L’un des meilleurs pianistes canadiens de sa génération, David Jalbert poursuit son intégrale des sonates pour piano de Prokofiev avec ce deuxième volume du corpus, qui se devra se terminer avec un troisième, inévitablement. Au programme, toujours chronologique : les 5e, 6e et 7e.
Comme dans le Vol. I, que j’avais apprécié lors de sa sortie (lisez ma critique ICI), je remarque les mêmes vertus de ce pianiste : superbe élégance des phrasés, maîtrise fine des dynamiques, allant du barbarisme au raffinement délicat avec aisance, et une grande habileté à équilibrer et clarifier les jeux très écartés des deux mains.

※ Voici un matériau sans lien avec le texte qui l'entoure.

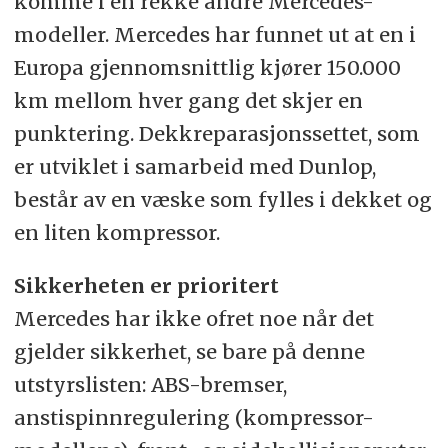
komme i en rekke andre Mercedes-
modeller. Mercedes har funnet ut at en i
Europa gjennomsnittlig kjører 150.000
km mellom hver gang det skjer en
punktering. Dekkreparasjonssettet, som
er utviklet i samarbeid med Dunlop,
består av en væske som fylles i dekket og
en liten kompressor.
Sikkerheten er prioritert
Mercedes har ikke ofret noe når det
gjelder sikkerhet, se bare på denne
utstyrslisten: ABS-bremser,
anstispinnregulering (kompressor-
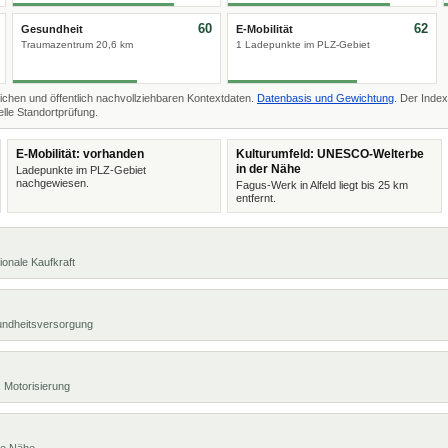
60
62
Gesundheit
E-Mobilität
Traumazentrum 20,6 km
1 Ladepunkte im PLZ-Gebiet
ichen und öffentlich nachvollziehbaren Kontextdaten.
Datenbasis und Gewichtung
. Der Index
lle Standortprüfung.
E-Mobilität: vorhanden
Kulturumfeld: UNESCO-Welterbe
in der Nähe
Ladepunkte im PLZ-Gebiet
nachgewiesen.
Fagus-Werk in Alfeld liegt bis 25 km
entfernt.
ionale Kaufkraft
undheitsversorgung
 Motorisierung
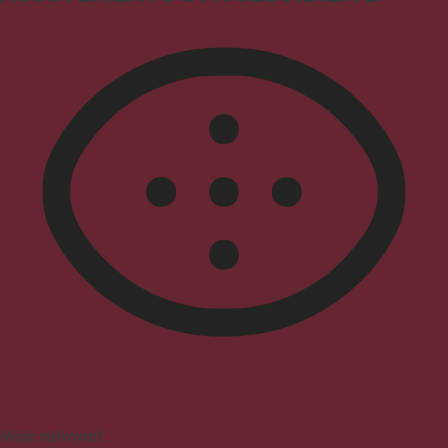
Mode malvoyant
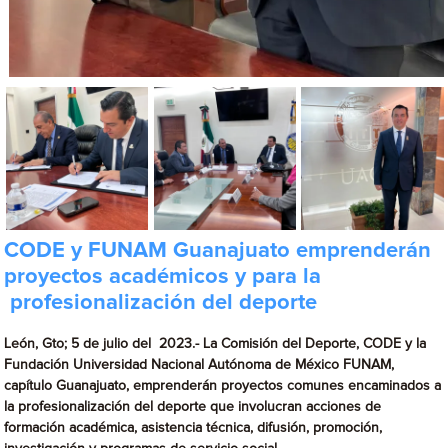
CODE y FUNAM Guanajuato emprenderán
proyectos académicos y para la
profesionalización del deporte
León, Gto; 5 de julio del 2023.- La Comisión del Deporte, CODE y la
Fundación Universidad Nacional Autónoma de México FUNAM,
capítulo Guanajuato, emprenderán proyectos comunes encaminados a
la profesionalización del deporte que involucran acciones de
formación académica, asistencia técnica, difusión, promoción,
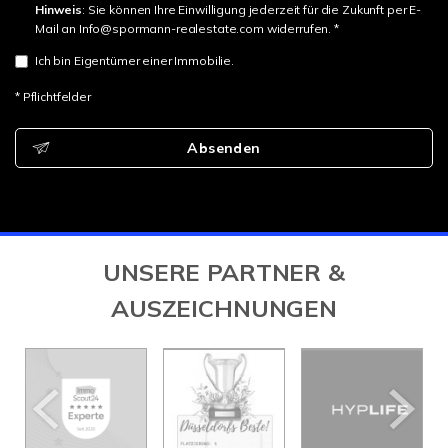
Hinweis
: Sie können Ihre Einwilligung jederzeit für die Zukunft per E-
Mail an Info@spormann-realestate.com widerrufen. *
Ich bin Eigentümer einer Immobilie.
* Pflichtfelder
Absenden
UNSERE PARTNER &
AUSZEICHNUNGEN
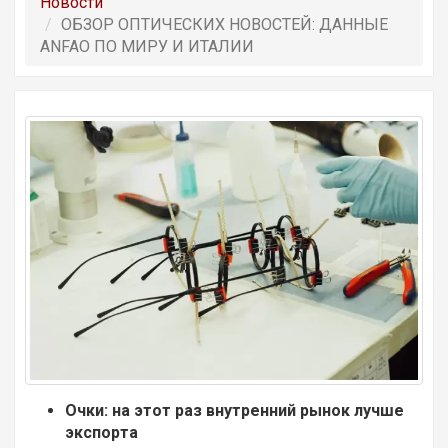
Новости
ОБЗОР OПТИЧЕСКИХ НОВОСТЕЙ: ДАННЫЕ
ANFAO ПО МИРУ И ИТАЛИИ
Очки: на этот раз внутренний рынок лучше
экспорта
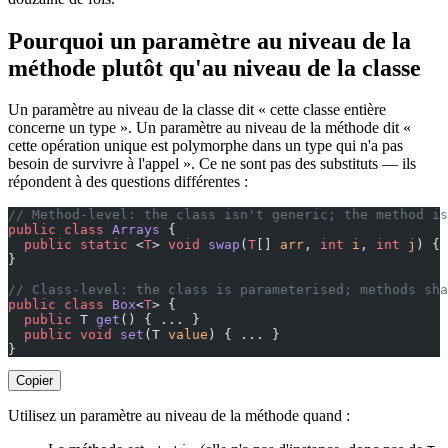
Pourquoi un paramètre au niveau de la
méthode plutôt qu'au niveau de la classe
Un paramètre au niveau de la classe dit « cette classe entière
concerne un type ». Un paramètre au niveau de la méthode dit «
cette opération unique est polymorphe dans un type qui n'a pas
besoin de survivre à l'appel ». Ce ne sont pas des substituts — ils
répondent à des questions différentes :
// Method-level: the class isn't generic; the method is
public
 class
 Arrays
 {
  public
 static
 <
T
> 
void
 swap
(
T
[] 
arr
, 
int
 i
, 
int
 j
) { 
}
// Class-level: the class is parameterised; methods sha
public
 class
 Box
<
T
> {
  public
 T 
get
() { ... }
  public
 void
 set
(T 
value
) { ... }
}
Copier
Utilisez un paramètre au niveau de la méthode quand :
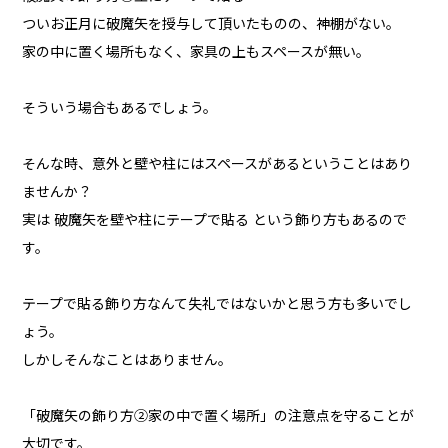
ついお正月に破魔矢を授与して頂いたものの、神棚がない。
家の中に置く場所もなく、家具の上もスペースが無い。
そういう場合もあるでしょう。
そんな時、意外と壁や柱にはスペースがあるということはあり
ませんか？
実は 破魔矢を壁や柱にテープで貼る という飾り方もあるので
す。
テープで貼る飾り方なんて失礼ではないかと思う方も多いでし
ょう。
しかしそんなことはありません。
「破魔矢の飾り方②家の中で置く場所」の注意点を守ることが
大切です。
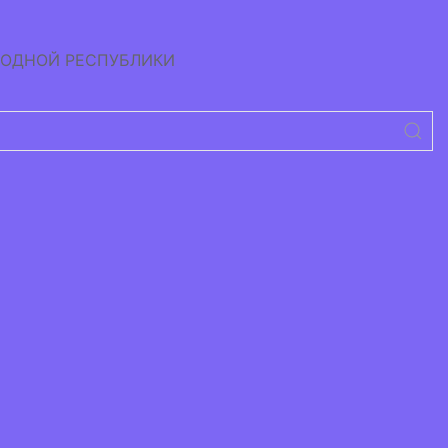
РОДНОЙ РЕСПУБЛИКИ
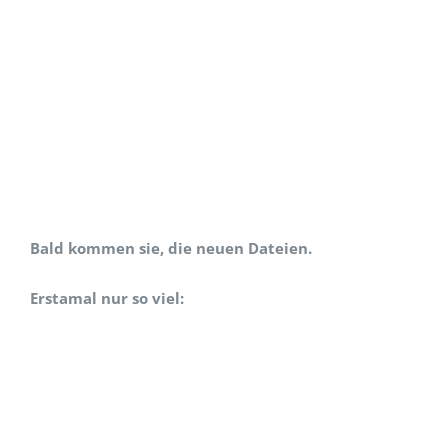
Bald kommen sie, die neuen Dateien.
Erstamal nur so viel:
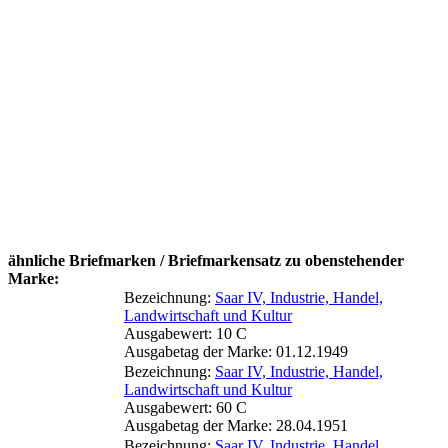
ähnliche Briefmarken / Briefmarkensatz zu obenstehender
Marke:
Bezeichnung:
Saar IV, Industrie, Handel,
Landwirtschaft und Kultur
Ausgabewert: 10 C
Ausgabetag der Marke: 01.12.1949
Bezeichnung:
Saar IV, Industrie, Handel,
Landwirtschaft und Kultur
Ausgabewert: 60 C
Ausgabetag der Marke: 28.04.1951
Bezeichnung:
Saar IV, Industrie, Handel,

Jalbert réussit à donner une personnalité intéressante à l’étrange Sonate en do majeur op 38 (op 135 dans sa version révisée), no 5, qui passe du pastoralisme presque naïf à la modernité cynique en quelques minutes.
La Sonate no 6, en la majeur op 82, est la première des trois dites ‘’de guerre’’, écrite pendant le Second conflit mondial. Elle est un chef-d’oeuvre remarquable, une synthèse éloquente et spécifiquement prokofievienne d’un savoir académique passé au crible d’une féroce originalité.
Elle ramasse dans un espace musical de quelque 27 minutes un discours brillant qui invite la tonalité à frôler le précipice de ses possibilités politiquement contextuelles (Prokofiev était revenu en URSS depuis peu, et ressentait déjà le souffle de la censure stylistique stalinienne). Tout et son contraire s’y retrouvent imbriqués le plus habilement possible : la luminosité, parfois éclatante et la noirceur cynique, le lyrisme dansant et le motorisme rugueux, le raffinement et la vulgarité, la guerre et la paix. Jalbert est tout à fait éclatant de précision technique et d’émotions libérées. Le dialogue entre ses mains gauche et droite est d’une remarquable clarté, tout en équilibre malgré la puissance sonore exigée de l’ensemble.
Finalement, la Sonate no 7, en si bémol majeur op 83, la deuxième des sonates de guerre, poursuit dans la même veine avec un mouvement initial empreint d’inquiétude et de nervosité intermittente, comme maniaco-dépressive. Plus loin, l’atmosphère se transforme pour devenir plaintive, mais enchâssée dans un andante caloroso (chaleureux, amical) qui laisse perplexe. Encore une fois, aucune logique ne semble plus tenir, devant la folie extrême qui se répand dans le monde (1942 : les hordes nazies déferlent sur l’URSS, le Japon attaque Pearl Harbor, les États-Unis entrent en guerre), ce mouvement tout en douceur cache en fait l’expression d’une intuition terrible : la race humaine marche, hypnotisée, vers l’abîme. Prokofiev, au-dessus de ce décor digne d’une apocalypse dessinée par Hieronymus Bosch, semble, comme le peintre, y apporter une touche désespérée d’humour sardonique.
Le dernier mouvement libère une sauvagerie tourbillonnante et essoufflante que Jalbert ne laisse jamais déraper. Dans les notes de livret, Georges Nicholson qualifie cette finale de Guernica en si bémol majeur. Que pourrais-je ajouter de plus pertinent?
Une seule chose, peut-être : Jalbert marche dignement dans les pas (les doigts!) de Sviatoslav Richter, créateur de l’œuvre en 1943, avec une lecture percutante et mémorable.
Le troisième volume, avec les Sonates nos 8 et 9, est très attendu!